(PROBLEM DETAILS)
Format every line of the records below as a Markdown table with two columns, Row and Line, numbering each row and leaving out blank lines.

-------------------------

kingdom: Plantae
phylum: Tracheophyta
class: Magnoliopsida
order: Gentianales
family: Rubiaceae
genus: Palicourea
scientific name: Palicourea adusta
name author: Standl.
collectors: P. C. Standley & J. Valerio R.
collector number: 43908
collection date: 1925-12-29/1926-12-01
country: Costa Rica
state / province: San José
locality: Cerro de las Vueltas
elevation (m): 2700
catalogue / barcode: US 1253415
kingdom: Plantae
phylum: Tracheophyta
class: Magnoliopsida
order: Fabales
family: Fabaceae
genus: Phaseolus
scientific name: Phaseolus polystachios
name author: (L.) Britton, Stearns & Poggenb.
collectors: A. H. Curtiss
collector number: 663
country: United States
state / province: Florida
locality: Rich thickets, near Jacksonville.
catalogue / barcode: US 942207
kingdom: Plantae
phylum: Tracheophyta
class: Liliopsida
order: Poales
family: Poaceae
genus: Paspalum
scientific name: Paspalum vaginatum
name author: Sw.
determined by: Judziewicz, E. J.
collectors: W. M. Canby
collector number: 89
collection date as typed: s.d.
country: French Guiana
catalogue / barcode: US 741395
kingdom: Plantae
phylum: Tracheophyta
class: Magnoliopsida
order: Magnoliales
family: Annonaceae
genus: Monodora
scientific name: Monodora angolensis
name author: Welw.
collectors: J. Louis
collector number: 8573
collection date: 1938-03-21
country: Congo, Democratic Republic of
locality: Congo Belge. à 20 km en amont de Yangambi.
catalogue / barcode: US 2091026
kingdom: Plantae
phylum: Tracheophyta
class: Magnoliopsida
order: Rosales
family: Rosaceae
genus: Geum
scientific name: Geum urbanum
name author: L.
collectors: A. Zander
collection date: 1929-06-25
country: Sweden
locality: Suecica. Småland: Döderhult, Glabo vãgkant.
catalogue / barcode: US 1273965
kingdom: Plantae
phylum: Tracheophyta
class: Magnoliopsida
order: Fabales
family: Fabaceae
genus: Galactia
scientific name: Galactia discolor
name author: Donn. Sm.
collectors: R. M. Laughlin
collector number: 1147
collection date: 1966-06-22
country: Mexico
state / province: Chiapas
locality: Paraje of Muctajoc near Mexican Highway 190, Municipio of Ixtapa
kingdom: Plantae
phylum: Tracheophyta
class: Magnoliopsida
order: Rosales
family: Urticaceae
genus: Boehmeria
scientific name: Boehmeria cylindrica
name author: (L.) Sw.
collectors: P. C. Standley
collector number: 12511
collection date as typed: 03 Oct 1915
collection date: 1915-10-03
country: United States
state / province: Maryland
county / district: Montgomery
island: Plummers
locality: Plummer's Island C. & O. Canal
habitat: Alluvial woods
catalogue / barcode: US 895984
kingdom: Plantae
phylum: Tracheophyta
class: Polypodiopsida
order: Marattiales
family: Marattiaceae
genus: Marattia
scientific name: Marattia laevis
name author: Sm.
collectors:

-------------------------

(RESULT OF THE TASK)
| Row | Line |
|---|---|
| 1 | kingdom: Plantae |
| 2 | phylum: Tracheophyta |
| 3 | class: Magnoliopsida |
| 4 | order: Gentianales |
| 5 | family: Rubiaceae |
| 6 | genus: Palicourea |
| 7 | scientific name: Palicourea adusta |
| 8 | name author: Standl. |
| 9 | collectors: P. C. Standley & J. Valerio R. |
| 10 | collector number: 43908 |
| 11 | collection date: 1925-12-29/1926-12-01 |
| 12 | country: Costa Rica |
| 13 | state / province: San José |
| 14 | locality: Cerro de las Vueltas |
| 15 | elevation (m): 2700 |
| 16 | catalogue / barcode: US 1253415 |
| 17 | kingdom: Plantae |
| 18 | phylum: Tracheophyta |
| 19 | class: Magnoliopsida |
| 20 | order: Fabales |
| 21 | family: Fabaceae |
| 22 | genus: Phaseolus |
| 23 | scientific name: Phaseolus polystachios |
| 24 | name author: (L.) Britton, Stearns & Poggenb. |
| 25 | collectors: A. H. Curtiss |
| 26 | collector number: 663 |
| 27 | country: United States |
| 28 | state / province: Florida |
| 29 | locality: Rich thickets, near Jacksonville. |
| 30 | catalogue / barcode: US 942207 |
| 31 | kingdom: Plantae |
| 32 | phylum: Tracheophyta |
| 33 | class: Liliopsida |
| 34 | order: Poales |
| 35 | family: Poaceae |
| 36 | genus: Paspalum |
| 37 | scientific name: Paspalum vaginatum |
| 38 | name author: Sw. |
| 39 | determined by: Judziewicz, E. J. |
| 40 | collectors: W. M. Canby |
| 41 | collector number: 89 |
| 42 | collection date as typed: s.d. |
| 43 | country: French Guiana |
| 44 | catalogue / barcode: US 741395 |
| 45 | kingdom: Plantae |
| 46 | phylum: Tracheophyta |
| 47 | class: Magnoliopsida |
| 48 | order: Magnoliales |
| 49 | family: Annonaceae |
| 50 | genus: Monodora |
| 51 | scientific name: Monodora angolensis |
| 52 | name author: Welw. |
| 53 | collectors: J. Louis |
| 54 | collector number: 8573 |
| 55 | collection date: 1938-03-21 |
| 56 | country: Congo, Democratic Republic of |
| 57 | locality: Congo Belge. à 20 km en amont de Yangambi. |
| 58 | catalogue / barcode: US 2091026 |
| 59 | kingdom: Plantae |
| 60 | phylum: Tracheophyta |
| 61 | class: Magnoliopsida |
| 62 | order: Rosales |
| 63 | family: Rosaceae |
| 64 | genus: Geum |
| 65 | scientific name: Geum urbanum |
| 66 | name author: L. |
| 67 | collectors: A. Zander |
| 68 | collection date: 1929-06-25 |
| 69 | country: Sweden |
| 70 | locality: Suecica. Småland: Döderhult, Glabo vãgkant. |
| 71 | catalogue / barcode: US 1273965 |
| 72 | kingdom: Plantae |
| 73 | phylum: Tracheophyta |
| 74 | class: Magnoliopsida |
| 75 | order: Fabales |
| 76 | family: Fabaceae |
| 77 | genus: Galactia |
| 78 | scientific name: Galactia discolor |
| 79 | name author: Donn. Sm. |
| 80 | collectors: R. M. Laughlin |
| 81 | collector number: 1147 |
| 82 | collection date: 1966-06-22 |
| 83 | country: Mexico |
| 84 | state / province: Chiapas |
| 85 | locality: Paraje of Muctajoc near Mexican Highway 190, Municipio of Ixtapa |
| 86 | kingdom: Plantae |
| 87 | phylum: Tracheophyta |
| 88 | class: Magnoliopsida |
| 89 | order: Rosales |
| 90 | family: Urticaceae |
| 91 | genus: Boehmeria |
| 92 | scientific name: Boehmeria cylindrica |
| 93 | name author: (L.) Sw. |
| 94 | collectors: P. C. Standley |
| 95 | collector number: 12511 |
| 96 | collection date as typed: 03 Oct 1915 |
| 97 | collection date: 1915-10-03 |
| 98 | country: United States |
| 99 | state / province: Maryland |
| 100 | county / district: Montgomery |
| 101 | island: Plummers |
| 102 | locality: Plummer's Island C. & O. Canal |
| 103 | habitat: Alluvial woods |
| 104 | catalogue / barcode: US 895984 |
| 105 | kingdom: Plantae |
| 106 | phylum: Tracheophyta |
| 107 | class: Polypodiopsida |
| 108 | order: Marattiales |
| 109 | family: Marattiaceae |
| 110 | genus: Marattia |
| 111 | scientific name: Marattia laevis |
| 112 | name author: Sm. |
| 113 | collectors: |